• **Action item**: Print, exactly as written, every line from the first line of the records below through the line containing "saatler önce ilan", and nothing further.

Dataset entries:
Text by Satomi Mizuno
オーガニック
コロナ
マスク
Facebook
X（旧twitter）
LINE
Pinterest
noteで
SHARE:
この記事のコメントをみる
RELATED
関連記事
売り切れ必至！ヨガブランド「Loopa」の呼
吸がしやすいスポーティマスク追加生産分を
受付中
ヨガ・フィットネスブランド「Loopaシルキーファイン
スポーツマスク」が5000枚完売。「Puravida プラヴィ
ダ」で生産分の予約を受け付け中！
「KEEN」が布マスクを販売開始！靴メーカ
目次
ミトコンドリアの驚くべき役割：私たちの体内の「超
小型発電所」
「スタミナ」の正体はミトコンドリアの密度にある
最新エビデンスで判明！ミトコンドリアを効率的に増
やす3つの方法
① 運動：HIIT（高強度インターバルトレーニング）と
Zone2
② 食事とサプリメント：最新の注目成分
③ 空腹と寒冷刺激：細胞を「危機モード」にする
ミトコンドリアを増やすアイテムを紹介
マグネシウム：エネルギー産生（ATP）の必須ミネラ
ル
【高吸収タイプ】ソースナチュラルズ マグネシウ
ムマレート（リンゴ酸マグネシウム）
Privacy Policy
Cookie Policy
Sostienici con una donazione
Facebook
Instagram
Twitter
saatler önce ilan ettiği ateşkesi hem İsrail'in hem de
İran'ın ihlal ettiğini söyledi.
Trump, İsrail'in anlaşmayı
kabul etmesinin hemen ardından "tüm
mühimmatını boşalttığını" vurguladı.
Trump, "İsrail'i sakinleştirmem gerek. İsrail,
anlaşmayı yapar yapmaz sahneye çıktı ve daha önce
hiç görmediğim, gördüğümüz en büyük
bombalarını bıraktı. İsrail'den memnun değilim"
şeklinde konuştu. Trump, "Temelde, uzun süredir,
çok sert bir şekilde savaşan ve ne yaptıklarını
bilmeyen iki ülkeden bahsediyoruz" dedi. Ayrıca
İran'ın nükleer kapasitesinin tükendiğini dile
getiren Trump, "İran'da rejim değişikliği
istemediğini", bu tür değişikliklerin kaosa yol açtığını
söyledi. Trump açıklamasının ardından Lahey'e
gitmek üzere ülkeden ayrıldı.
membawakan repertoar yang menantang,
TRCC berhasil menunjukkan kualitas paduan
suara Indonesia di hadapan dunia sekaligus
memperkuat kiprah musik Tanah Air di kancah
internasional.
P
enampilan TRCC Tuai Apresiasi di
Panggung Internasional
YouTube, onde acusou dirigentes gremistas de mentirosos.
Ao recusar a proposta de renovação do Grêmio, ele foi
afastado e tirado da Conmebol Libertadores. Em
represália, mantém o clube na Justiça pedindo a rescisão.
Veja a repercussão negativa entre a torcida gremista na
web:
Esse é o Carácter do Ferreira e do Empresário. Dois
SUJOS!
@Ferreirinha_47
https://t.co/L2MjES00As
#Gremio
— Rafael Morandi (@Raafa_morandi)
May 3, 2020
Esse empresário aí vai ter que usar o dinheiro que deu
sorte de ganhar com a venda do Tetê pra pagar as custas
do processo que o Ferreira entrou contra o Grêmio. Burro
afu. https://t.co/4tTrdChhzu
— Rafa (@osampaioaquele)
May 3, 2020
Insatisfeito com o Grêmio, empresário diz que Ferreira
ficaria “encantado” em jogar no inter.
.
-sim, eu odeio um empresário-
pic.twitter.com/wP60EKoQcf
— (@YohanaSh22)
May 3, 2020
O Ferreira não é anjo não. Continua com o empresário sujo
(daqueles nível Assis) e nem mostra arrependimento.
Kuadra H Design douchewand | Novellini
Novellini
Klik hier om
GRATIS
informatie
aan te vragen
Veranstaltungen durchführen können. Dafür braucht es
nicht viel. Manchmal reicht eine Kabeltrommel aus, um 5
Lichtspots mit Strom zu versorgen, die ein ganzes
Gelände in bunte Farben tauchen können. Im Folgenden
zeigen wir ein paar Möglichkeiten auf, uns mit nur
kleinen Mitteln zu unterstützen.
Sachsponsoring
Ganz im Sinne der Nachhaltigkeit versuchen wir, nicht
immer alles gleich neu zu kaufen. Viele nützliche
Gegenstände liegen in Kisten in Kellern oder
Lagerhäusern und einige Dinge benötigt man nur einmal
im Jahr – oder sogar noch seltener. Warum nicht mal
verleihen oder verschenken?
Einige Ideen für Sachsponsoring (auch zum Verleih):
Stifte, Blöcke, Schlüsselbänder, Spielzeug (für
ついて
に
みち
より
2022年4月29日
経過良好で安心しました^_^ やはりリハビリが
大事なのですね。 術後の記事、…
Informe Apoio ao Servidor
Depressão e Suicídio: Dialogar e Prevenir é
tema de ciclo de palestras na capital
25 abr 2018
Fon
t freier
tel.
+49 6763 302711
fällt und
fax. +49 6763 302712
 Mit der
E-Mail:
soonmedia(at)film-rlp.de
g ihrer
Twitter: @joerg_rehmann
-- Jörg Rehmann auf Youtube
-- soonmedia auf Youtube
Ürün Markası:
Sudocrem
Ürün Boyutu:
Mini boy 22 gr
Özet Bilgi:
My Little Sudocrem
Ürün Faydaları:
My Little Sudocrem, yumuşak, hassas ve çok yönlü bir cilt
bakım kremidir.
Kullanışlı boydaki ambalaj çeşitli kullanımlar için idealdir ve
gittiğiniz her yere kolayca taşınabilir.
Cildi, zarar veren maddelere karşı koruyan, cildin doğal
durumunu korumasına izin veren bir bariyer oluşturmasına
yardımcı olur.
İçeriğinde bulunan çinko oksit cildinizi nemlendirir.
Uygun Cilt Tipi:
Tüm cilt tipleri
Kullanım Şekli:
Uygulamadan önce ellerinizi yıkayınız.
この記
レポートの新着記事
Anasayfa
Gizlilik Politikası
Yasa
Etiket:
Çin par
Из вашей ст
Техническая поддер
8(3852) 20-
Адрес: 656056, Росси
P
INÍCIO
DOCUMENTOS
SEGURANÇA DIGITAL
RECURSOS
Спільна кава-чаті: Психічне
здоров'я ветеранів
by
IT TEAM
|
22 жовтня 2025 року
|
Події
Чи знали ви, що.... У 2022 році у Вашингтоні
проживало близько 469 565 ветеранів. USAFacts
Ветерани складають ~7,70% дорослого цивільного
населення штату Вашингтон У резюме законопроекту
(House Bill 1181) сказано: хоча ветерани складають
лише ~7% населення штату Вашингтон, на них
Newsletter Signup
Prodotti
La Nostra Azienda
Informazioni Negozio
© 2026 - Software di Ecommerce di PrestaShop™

• **Output of the task**:
Text by Satomi Mizuno
オーガニック
コロナ
マスク
Facebook
X（旧twitter）
LINE
Pinterest
noteで
SHARE:
この記事のコメントをみる
RELATED
関連記事
売り切れ必至！ヨガブランド「Loopa」の呼
吸がしやすいスポーティマスク追加生産分を
受付中
ヨガ・フィットネスブランド「Loopaシルキーファイン
スポーツマスク」が5000枚完売。「Puravida プラヴィ
ダ」で生産分の予約を受け付け中！
「KEEN」が布マスクを販売開始！靴メーカ
目次
ミトコンドリアの驚くべき役割：私たちの体内の「超
小型発電所」
「スタミナ」の正体はミトコンドリアの密度にある
最新エビデンスで判明！ミトコンドリアを効率的に増
やす3つの方法
① 運動：HIIT（高強度インターバルトレーニング）と
Zone2
② 食事とサプリメント：最新の注目成分
③ 空腹と寒冷刺激：細胞を「危機モード」にする
ミトコンドリアを増やすアイテムを紹介
マグネシウム：エネルギー産生（ATP）の必須ミネラ
ル
【高吸収タイプ】ソースナチュラルズ マグネシウ
ムマレート（リンゴ酸マグネシウム）
Privacy Policy
Cookie Policy
Sostienici con una donazione
Facebook
Instagram
Twitter
saatler önce ilan ettiği ateşkesi hem İsrail'in hem de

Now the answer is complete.